A taxi ride for sweets

Turkish delight sweets
Turkish Delight paid for the first taxi rideImage: AP

After we had changed trains in Munich and Cologne, where we got a commuter train to Aachen, I had surrendered to my fate and drifted along. It was early in the morning and the people in the commuter train were grim-faced. They eyed us as if we had come from outer space. The women looked like what I later learned Germans call "Trümmerfrauen" - the women who cleared the mountains of rubble in the cities after World War II.

Black cars with humpbacked trunks stood in neat rows in front of Aachen's main train station. At the head of the line of taxis was a box that looked like a bird feeder, in it a telephone with a dial. When the phone rang, the taxi driver at the front of the line answered it, returned to his car and drove off. That's how the taxi exchange used to pass on tours.

My grandmother and I dragged our luggage over to the taxi stand, and grandmother showed one of the drivers a piece of paper with my parents' address. The man made the international sign for money, rubbing his thumb and forefinger together. But we didn't have any money left. I remember how the driver shrugged his shoulders and was about to turn away but my grandmother wasn't about to give up.

She grabbed his arm and reached into a bag with her free hand. She pulled out a small box of "Lokum" - a Turkish sweet - and offered the driver a piece. He took it, mumbled something and then pocketed the whole box as pay - for a stretch of less than two kilometers, what a rascal.

Learning German…

Güngör and classmates
Baha Güngör and his classmates in Aachen, 1963/1964Image: DW

I entered year four at the Protestant primary school on Annastrasse. I will never forget the principal, Mr. Grossmann.
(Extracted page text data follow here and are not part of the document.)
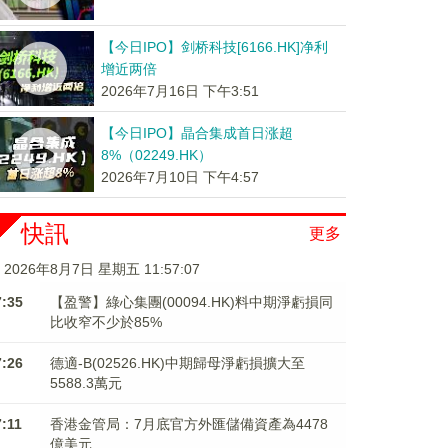
【今日IPO】剑桥科技[6166.HK]净利
增近两倍
2026年7月16日 下午3:51
【今日IPO】晶合集成首日涨超
8%（02249.HK）
2026年7月10日 下午4:57
快訊
更多
2026年8月7日 星期五 11:57:08
7:35
【盈警】綠心集團(00094.HK)料中期淨虧損同
比收窄不少於85%
7:26
德適-B(02526.HK)中期歸母淨虧損擴大至
5588.3萬元
7:11
香港金管局：7月底官方外匯儲備資產為4478
億美元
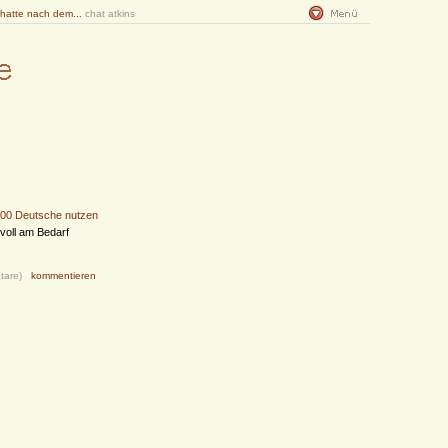
 hatte nach dem...
chat atkins
200 Deutsche nutzen
 voll am Bedarf
tare)
kommentieren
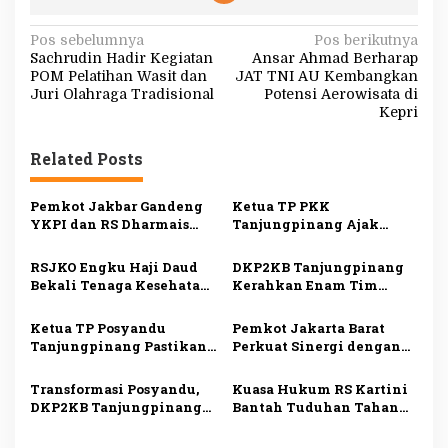
N
Pos sebelumnya
Pos berikutnya
Sachrudin Hadir Kegiatan
Ansar Ahmad Berharap
a
POM Pelatihan Wasit dan
JAT TNI AU Kembangkan
v
Juri Olahraga Tradisional
Potensi Aerowisata di
Kepri
i
g
Related Posts
a
s
Pemkot Jakbar Gandeng
Ketua TP PKK
YKPI dan RS Dharmais
Tanjungpinang Ajak
i
Gelar Skrining Kanker
Kader Jemput Persoalan
Payudara untuk Kader
Warga Lewat Program
p
RSJKO Engku Haji Daud
DKP2KB Tanjungpinang
PKK
Menyisir
Bekali Tenaga Kesehatan
Kerahkan Enam Tim
o
Pemanfaatan AI untuk
Medis Dukung Bakti
s
Tingkatkan Pelayanan
Kesehatan Kogabwilhan I
Ketua TP Posyandu
Pemkot Jakarta Barat
Medis
Tanjungpinang Pastikan
Perkuat Sinergi dengan
Layanan Kesehatan Dasar
RS Hermina Daan Mogot
Makin Optimal melalui
untuk Tingkatkan
Transformasi Posyandu,
Kuasa Hukum RS Kartini
Penguatan Posyandu
Layanan Kesehatan
DKP2KB Tanjungpinang
Bantah Tuduhan Tahan
Bekali 145 Kader
Pasien, Minta King Naga
Tingkatkan Kompetensi
Klarifikasi dan Minta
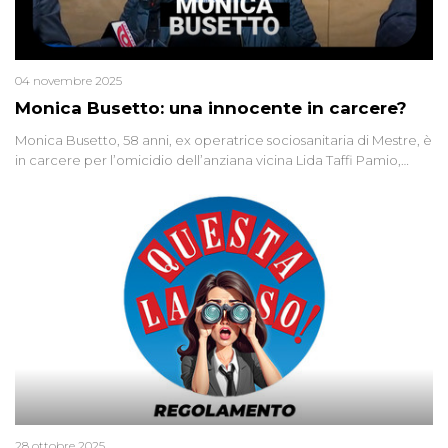
04 novembre 2025
Monica Busetto: una innocente in carcere?
Monica Busetto, 58 anni, ex operatrice sociosanitaria di Mestre, è
in carcere per l’omicidio dell’anziana vicina Lida Taffi Pamio,
uccisa nel 2012. Condannata a 25 anni per una traccia di Dna
minuscola su una collanina, Monica si proclama innocente. Nel
2015 un’altra donna confessa lo stesso delitto, poi ritratta. Due
colpevoli per un solo omicidio: errore giudiziario o giustizia
cieca?
28 ottobre 2025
When we were introduced, he warmed my heart by welcoming me in Turkish "Hoschgeldin, Efendi". He knew other Turkish phrases, too: "yavasch yavasch, efendi" - slowly, slowly, sir, - when I'd race through the hallways.

The Germans were good to me, just as everyone had said they would be. Other kids' parents would invite me for play dates. Maria "Abla"- sister - helped me with my German. She was a shoe sales lady who was married to a Turk.

She was a patient teacher and she also got me hooked on mouth-watering veal liverwurst sandwiches. I've loved veal liverwurst since those days - spread thickly on bread, just the way she taught me.

… in the movies, too

But what really taught me German was going to the movies.

I quickly learned songs from films, and Maria explained to me what exactly I was singing. Two or three times a week, I'd head downtown to the "Aki" cinema. Sometimes I would watch the newsreels, which were about an hour long, for hours - you only had to pay 70 pfennigs and could stay as long as you liked. People walked in and out of the theater all the time. I was fascinated by the football reports and the cartoons.

From student to teacher

Güngör and students
Teaching German as a foreign languageImage: DW

In just a few years, my German was so good that I was asked to help translate for Turkish guest workers, teach them simple German phrases for everyday life, but also translate at court or in police stations. In the 1970s, I taught adult evening classes: "German as a foreign language".

Yes, the Germans were good to me.

For many years now, I have been going back and forth between "Türkiye" and "Almanya". Istanbul is still my hometown, but my home is in Germany's Rhineland region.